Inicio ressaltando que foram meses e dias de muito aprendizado e avaliações de minha vida e carreira profissional. Fica a convicção de que precisa-se aprender a viver em sintonia com as novas necessidades de uma sociedade em constante transformação. A educação, além de trabalhar com os saberes, deve possibilitar a interação do indivíduo com o mundo ao seu redor, com as novas formas de comunicação, com as pessoas e consigo mesmo. A educação baseia-se nos seguintes pilares: “aprender a conhecer; aprender a fazer; aprender a conviver e aprender a ser” (RUBENS ALVES, 2008).

A pesquisa evidenciou que o uso das tecnologias em sala de aula, no caso o audiovisual, se usadas como propostas de aprendizagem para instigar e ampliar o conhecimento do aluno é de suma importância. Os alunos participantes demonstram interesse e participaram ativamente das atividades propostas.

No caso específico deste estudo que trabalhou uma cena do filme Os Miseráveis, verificou-se que foi possível aproximar dos alunos questões e valores humanos que deveriam ultrapassar tempos e fronteiras, mas que estão em crise na sociedade moderna, como o respeito e a solidariedade aos demais.

Proporcionou também a comparação e a relação com diferentes contextos históricos. Cada um refletiu e expressou sobre problemas e soluções para uma convivência mais pacífica entre pessoas com realidades tão distintas como o Bispo e Jean.

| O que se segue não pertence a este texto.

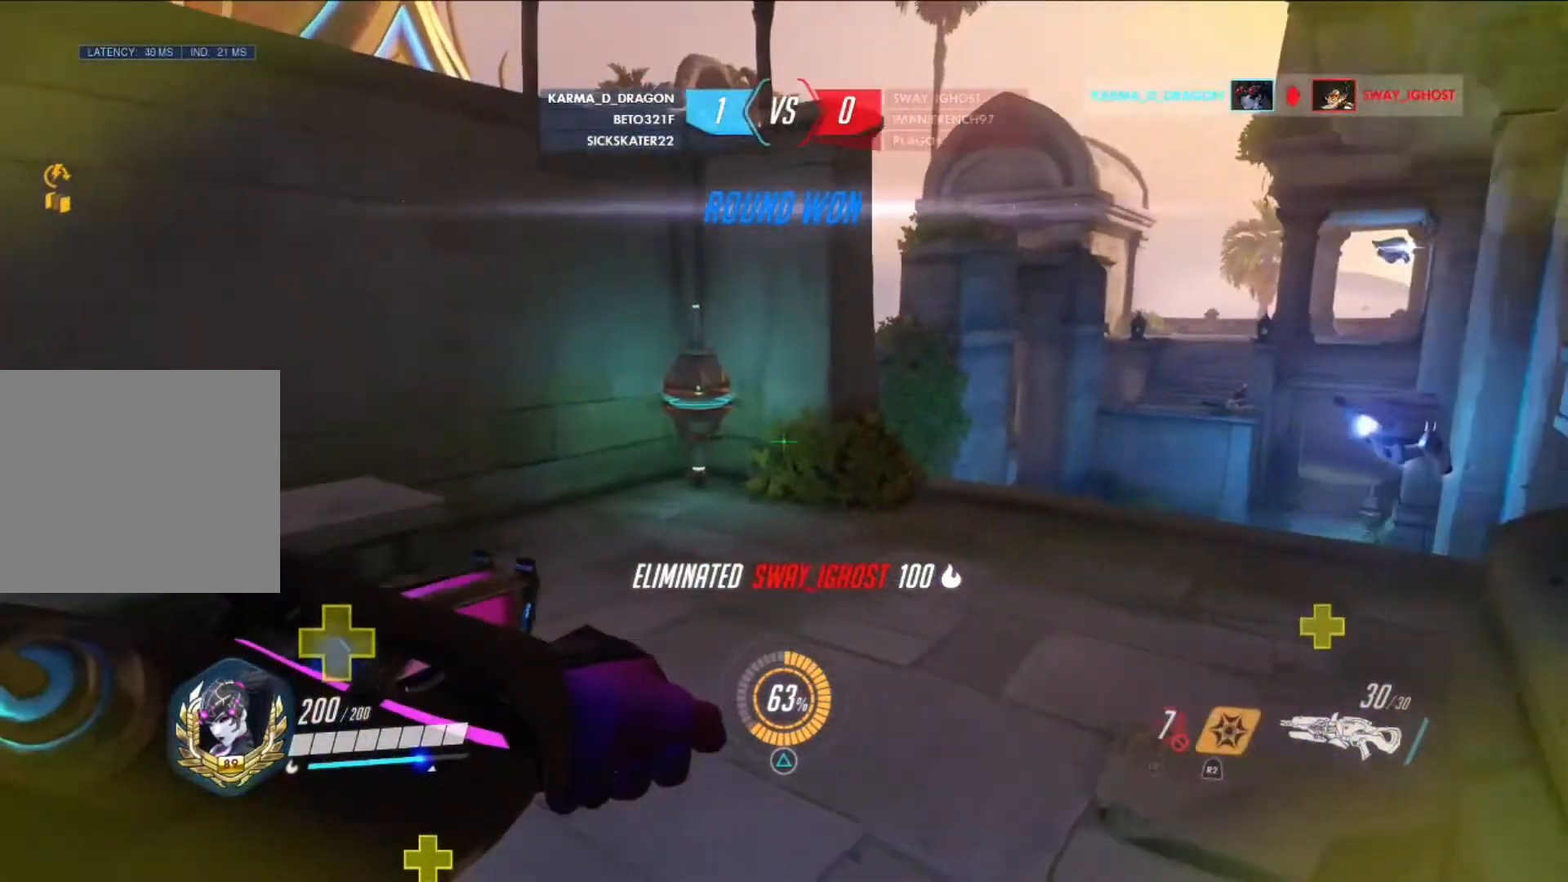
{"buttons": [], "left_stick": "up-right", "right_stick": "center", "events": [[209, "right_stick", "center"]]}
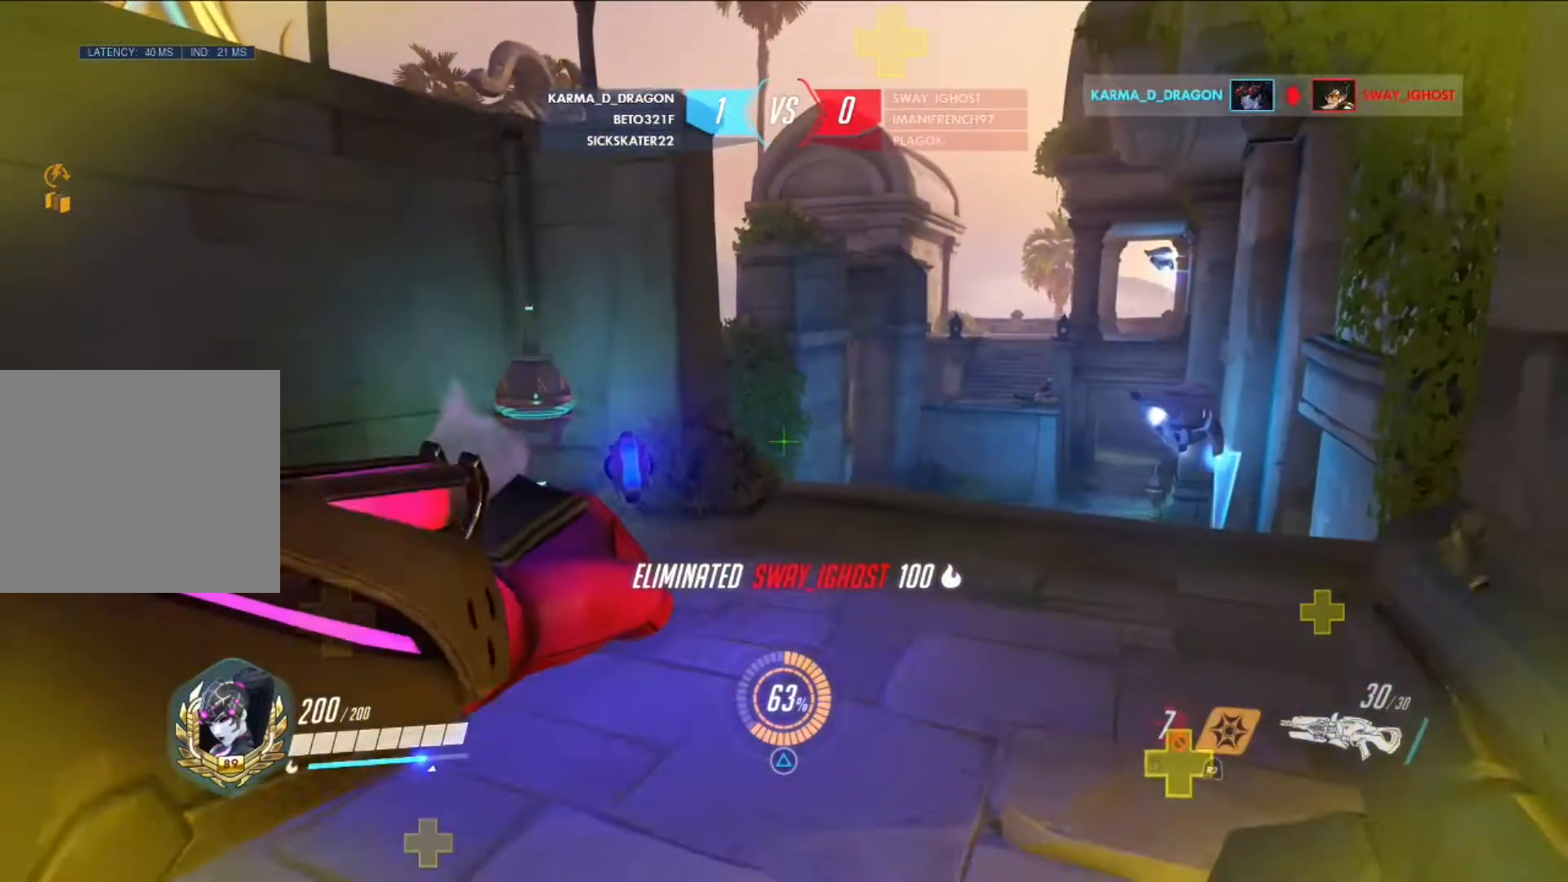
{"buttons": [], "left_stick": "up", "right_stick": "center", "events": [[41, "left_stick", "up"]]}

A história de Jean no filme Os Miseráveis, mostrou, focado em valores cristãos, a importância de acreditar no ser humano e que atitude altruísta de cada um pode fazer a diferença em uma sociedade onde predomina a intolerância e a violência.

Além disso, foi um trabalho motivador, que estimulou a participação e reflexão individual e coletiva e proporcionou aos alunos despertar o gosto pela arte do cinema.

Conclui-se que neste processo do uso das tecnologias voltadas a educação, o uso das novas tecnologias da informação e da comunicação prepara a sociedade escolar para desenvolver habilidades e estar apto, o papel do professor é resignificada: de transmissor para mediador, facilitador do processo de reflexão e apropriações de significados que resultará em construção de conhecimentos. Trata-se de um mediador da aprendizagem, pois ao apontar caminhos e instigar os alunos a pensar, interpretar e correlacionar as informações recebidas com a realidade cotidiana, sem dúvida ele também aprende. Assim, aluno e professor interagem, trocando informações e conhecimentos, saberes e vivencias, sendo ambos e simultaneamente educadores e educandos.

 

REFERÊNCIAS

ALARCÃO, I. (Org.). Escola reflexiva e nova racionalidade. Porto Alegre: Artmed, 2001.

ALVES, Rubens. O melhor de Rubem Alves. Curitiba: Editora Nossa Cultura, 2008.

COELHO, Nelly Novaes. Literatura & Linguagem: a obra literária e a expressão linguística. 5. ed. Rio de Janeiro: Vozes, 1993.

FANTIN, Mônica. Mídia-educação: conceitos, experiências, diálogos Brasil-Itália. Florianópolis: Cidade Futura, 2006.

LIBÂNEO, J. C. Adeus professor, Adeus professora? Novas exigências educacionais e profissão docente. 10. ed. São Paulo: Cortez, 2007.

MORAN, José Manuel. Interferências dos Meios de Comunicação no nosso Conhecimento. INTERCOM Revista Brasileira de Comunicação. São Paulo, XVII (2):38-49, julho-dezembro 1994.

NAPOLITANO, Marcos. Como usar o cinema na sala de aula. 5. ed. São Paulo: Contexto, 2011.

SOARES, Ismar de Oliveira. Educomunicação: o conceito, o profissional, a aplicação: contribuições para a reforma do ensino médio. São Paulo: Paulinas, 2011.

________________ Uma Educomunicação para a cidadania. Revista Brasileira de Comunicação, Arte e Educação. Brasília, 1999.